米Googleと独ベルリン工科大学の研究者らは3月6日、ロボット制御のための具現化されたマルチモーダルな視覚言語モデル「PaLM-E」についての論文を発表した。視覚と言語を統合する、5620億ものパラメータを備えた視覚言語モデル(VLM)だ。
PaLM-E(Pathways Language Model with Embodied)は、Googleが昨年のGoogle I/Oで発表した大規模言語モデル(LLM)「PaLM」をベースにしており、画像や状態推定などの視覚的な入力を受け取り、自然言語で出力できる。これにより、ロボットは人間の音声による命令を受けてタスクを実行できる。
例えば、ロボットに「引き出しからスナックの袋を出して持ってきて」と口頭で頼むと、ロボットは頭脳であるPaLM-Eと搭載したカメラの視野に映る情報に基づいて命令を実行に移す。
Githubで公開された動画では、ロボットが引き出しを開けてスナックを取り出し、それを人間が横からこっそりまた引き出しに戻すとまたスナックを取り出し、アームでつかんで命令した人間のところまで運ぶ様子を見ることができる。

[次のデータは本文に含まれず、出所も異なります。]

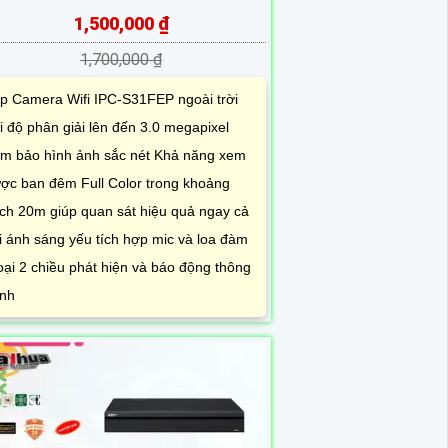
1,500,000 ₫
1,700,000 ₫
p Camera Wifi IPC-S31FEP ngoài trời
i độ phân giải lên đến 3.0 megapixel
m bảo hình ảnh sắc nét Khả năng xem
ợc ban đêm Full Color trong khoảng
ch 20m giúp quan sát hiệu quả ngay cả
i ánh sáng yếu tích hợp mic và loa đàm
oại 2 chiều phát hiện và báo động thông
nh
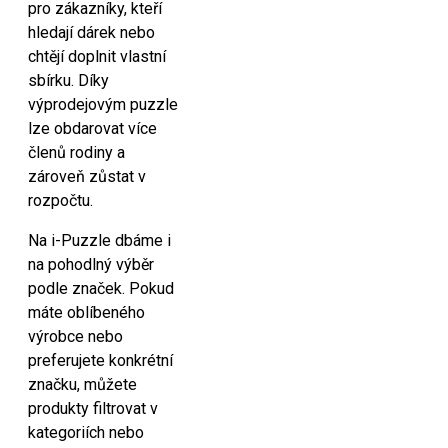
pro zákazníky, kteří
hledají dárek nebo
chtějí doplnit vlastní
sbírku. Díky
výprodejovým puzzle
lze obdarovat více
členů rodiny a
zároveň zůstat v
rozpočtu.
Na i-Puzzle dbáme i
na pohodlný výběr
podle značek. Pokud
máte oblíbeného
výrobce nebo
preferujete konkrétní
značku, můžete
produkty filtrovat v
kategoriích nebo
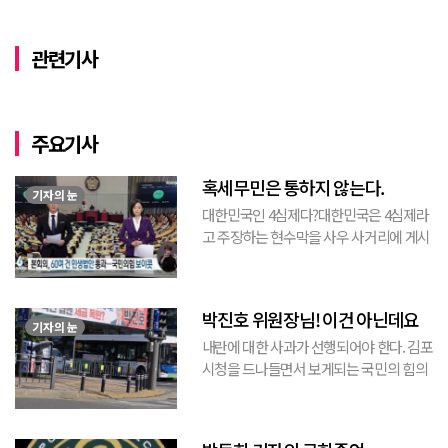
관련기사
주요기사
혹세무민은 통하지 않는다.
기자의 눈
대한민국인 4심제다?대한민국은 4심제라
고 주장하는 현수막을 사우 사거리에 게시
된 것을 본 적이 있다. 사우동에 게시된 현
수막이므로 누가 걸었는지는 짐작할 수 있
는 현수막이고, 걸려있던 현수막은 혹세무
박진호 위원장님! 이건 아닌데요
민(惑...
기자의 눈
내란에 대한 사과가 선행되어야 한다. 김포
시청을 드나들면서 보게되는 국민의 힘의
김포시 갑구 박진호 당협위원장이 게시한
현수막을 보면서 불편한 마음을 감출수가
없다. 같은 당의 김재섭의원은 “총선때 당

つまり、状況が変化するとそれに対応できる。前処理されたデータではなく、視野に映るデータを解析・解釈するから可能なことだ。PaLM-Eは画像やセンサーからのデータを言語トークンと同程度のサイズのベクトルにエンコードし、言語処理と同じ方法でこれらの感覚情報を理解する。こうして従来よりも自律的なロボット制御が可能になる。
研究者らは、ホームオートメーションや産業用ロボットなどのシナリオで、PaLM-Eを調査していく計画だ。